25 The Supreme Court first decided that a probable cause hearing must be held “promptly.” Gerstein v. Pugh, 420 U.S. 103 (1975). It then decided that this requirement is presumptively satisfied if the hearing is held within 48 hours of the arrest. County of Riverside v. McLaughlin, 500 U.S. 44 (1991).

26 County of Riverside, 500 U.S. at 56.

27 As Justice O’Connor noted in County of Riverside, constitutional doctrine in this situation must be flexible and pragmatic. A rule that simply imports the 48-hour limit to the extradition context is neither. It conflates situations of unnecessary and suspicious delay with those rooted in the necessities of the situation. Cf. Detlev, F. Vagts, A Reply to “A Critical Evaluation of the Mexican-American Transfer of Penal Sanctions Treaty,” 64 Iowa L. Rev. 325, 33132 (1979)Google Scholar (criticizing constitutional analysis that fails to distinguish foreign criminal judgments issued under conditions wildly contrary to our constitutional traditions from those that merely differ in some relatively minor fashion).

28 It should be enough that the procedures of the requesting state comport with basic notions of fairness. “Foreign powers are not expected to be versed in the niceties of our criminal laws.” Grin v. Shine, 187 U.S. 181, 184 (1902). Furthermore, since under this analysis the foreign determination serves only to delay, not displace, the probable cause determination of the U.S. court, it would appear to be particularly inappropriate to refuse to defer to the determination of the political branches, in entering into and remaining party to the treaty, that the treaty partner’s procedures, including its arrest warrants, reasonably accommodate such concerns.
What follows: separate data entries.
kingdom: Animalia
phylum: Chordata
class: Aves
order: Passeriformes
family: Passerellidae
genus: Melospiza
29 Cf. Michigan v. Doran, 439 U.S. 282 (1978) (full faith and credit is required in the context of interstate extradition proceedings).
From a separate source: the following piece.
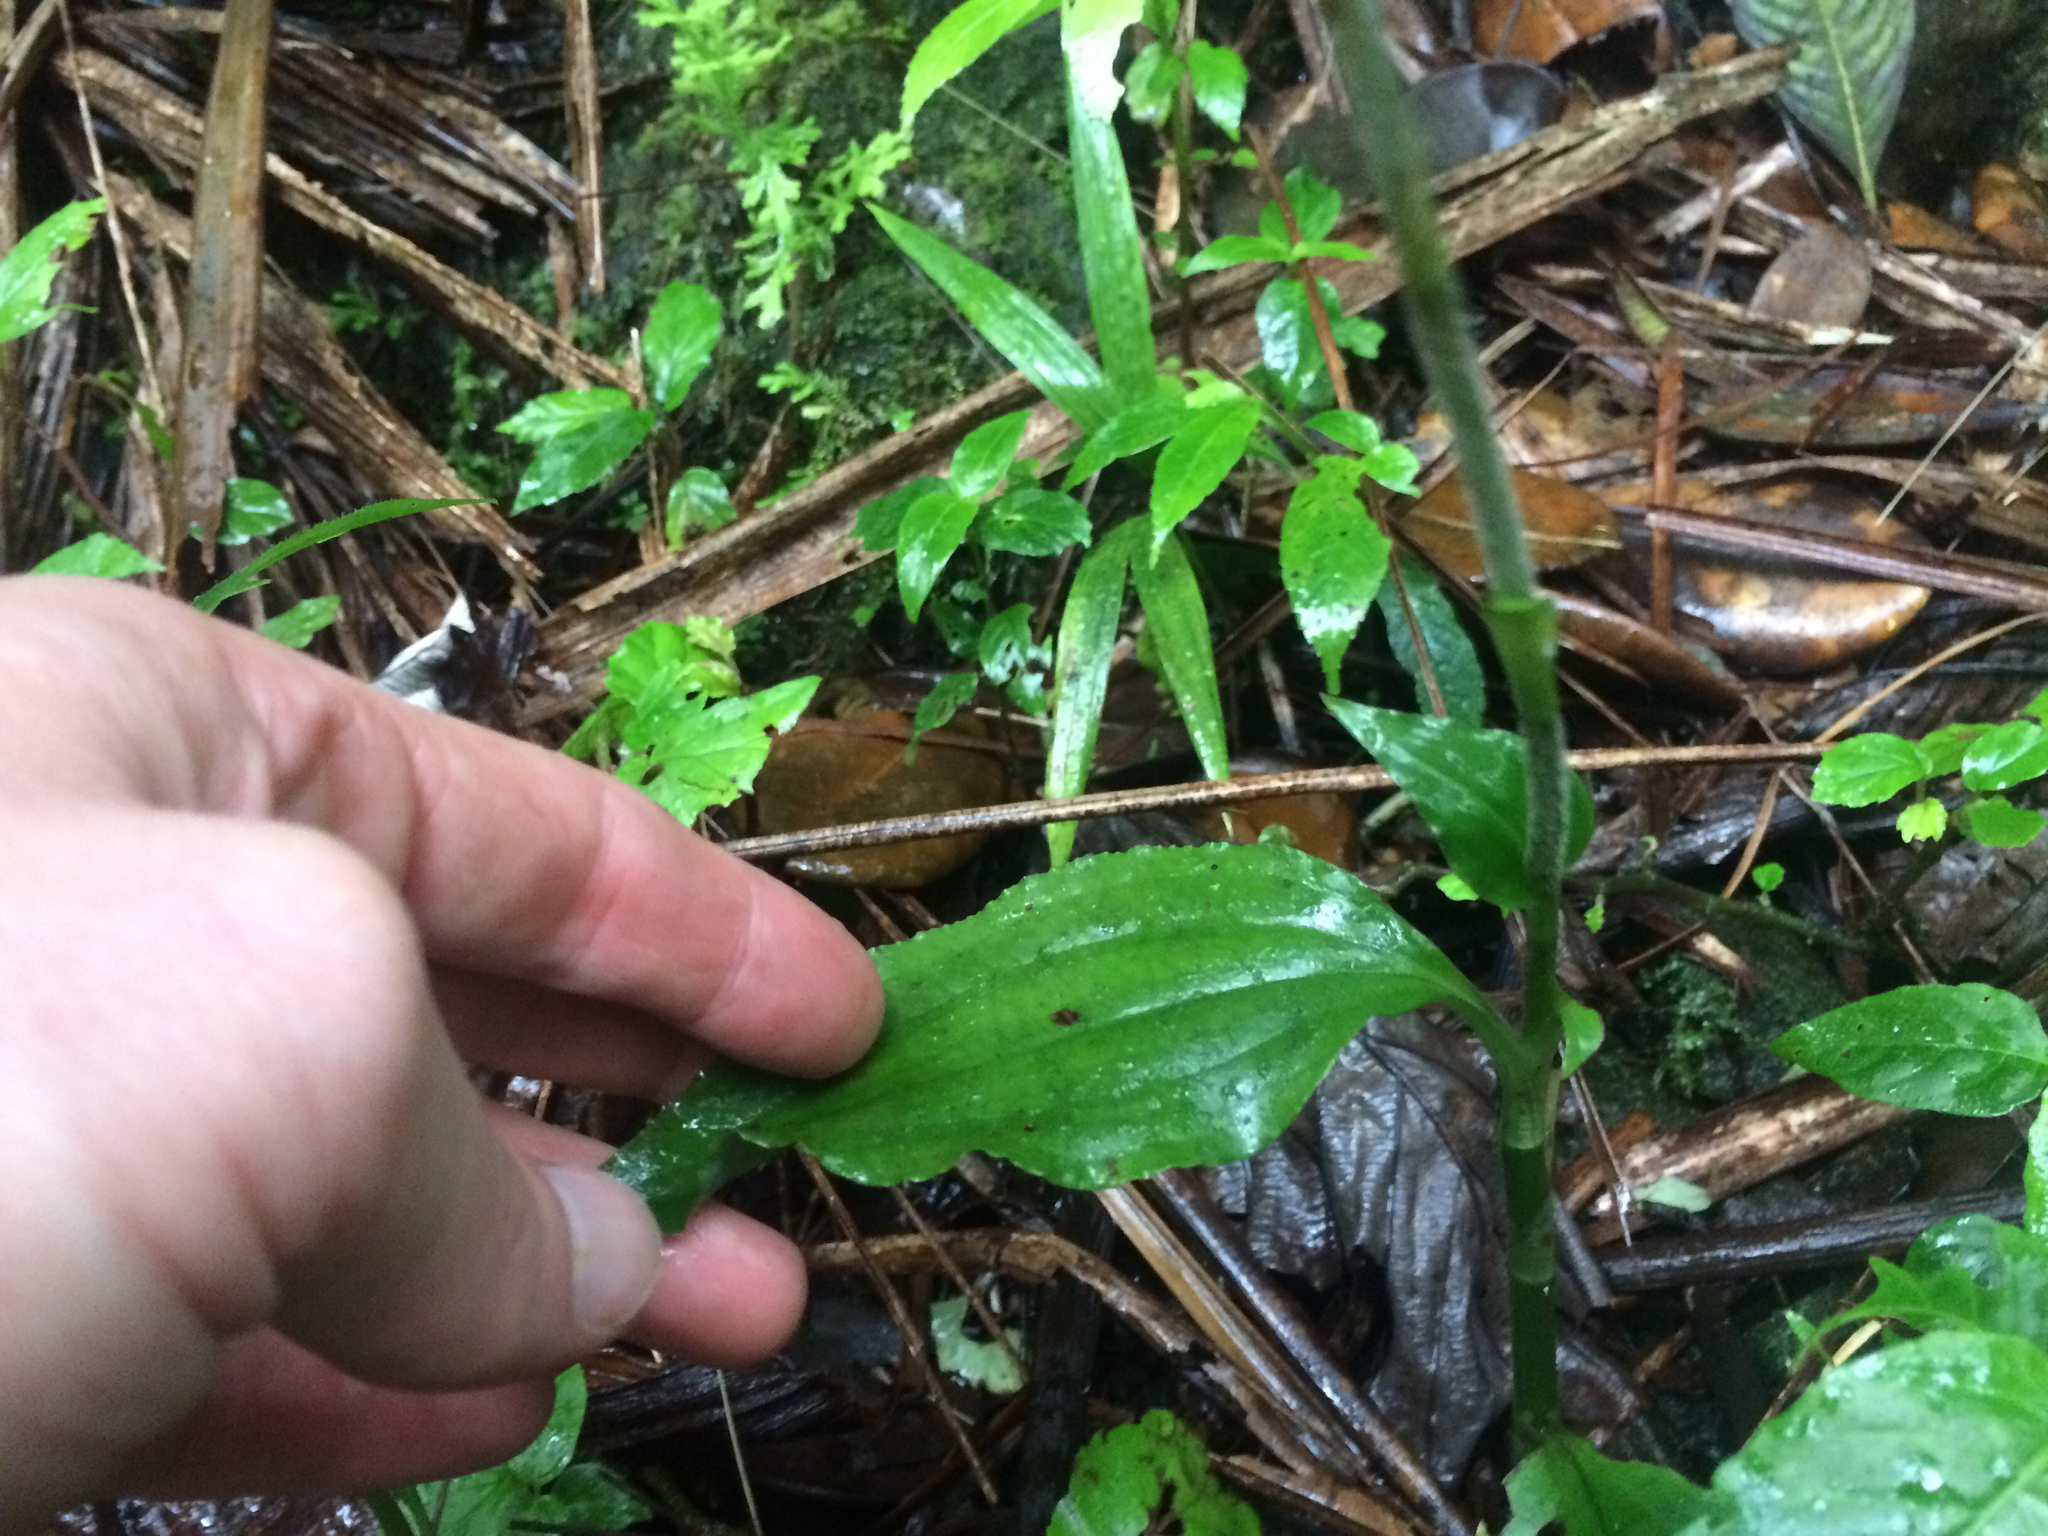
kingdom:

30 In considering the time required, one may note that in Wiebe, where the process was triggered by the unexpected opportunity of the defendant’s stopover in an American airport, the Spanish authorities were able to provide documentation to the Embassy for authentication in less than two weeks. Wiebe, 733 F.2d 549, 551 (8th Cir. 1984). There might be grounds for questioning not only the 90 days provided for by statute but the 40 days referred to in the treaty, which went into force in 1911, long before the development of modern means of rapid communication.

Until new treaty provisions are adopted, a court might review a habeas petition claiming unconstitutional delay directly under the constitutional requirement that there not be unreasonable delay. In applying this standard, it should focus, not on the theoretical time limits of the relevant treaty, but on whether both governments are attempting in good faith to provide the supporting documentation in a timely fashion. Cf. County of Riverside, 500 U.S. at 56–57 (a delay beyond 48 hours is permissible under “extraordinary circumstance,” while even a 48-hour delay may be unreasonable if motivated by ill will toward the defendant or delay for delay’s sake).

31 These concerns may be mitigated by the full Ninth Circuit. Parretti was reargued en banc on December 18, 1997.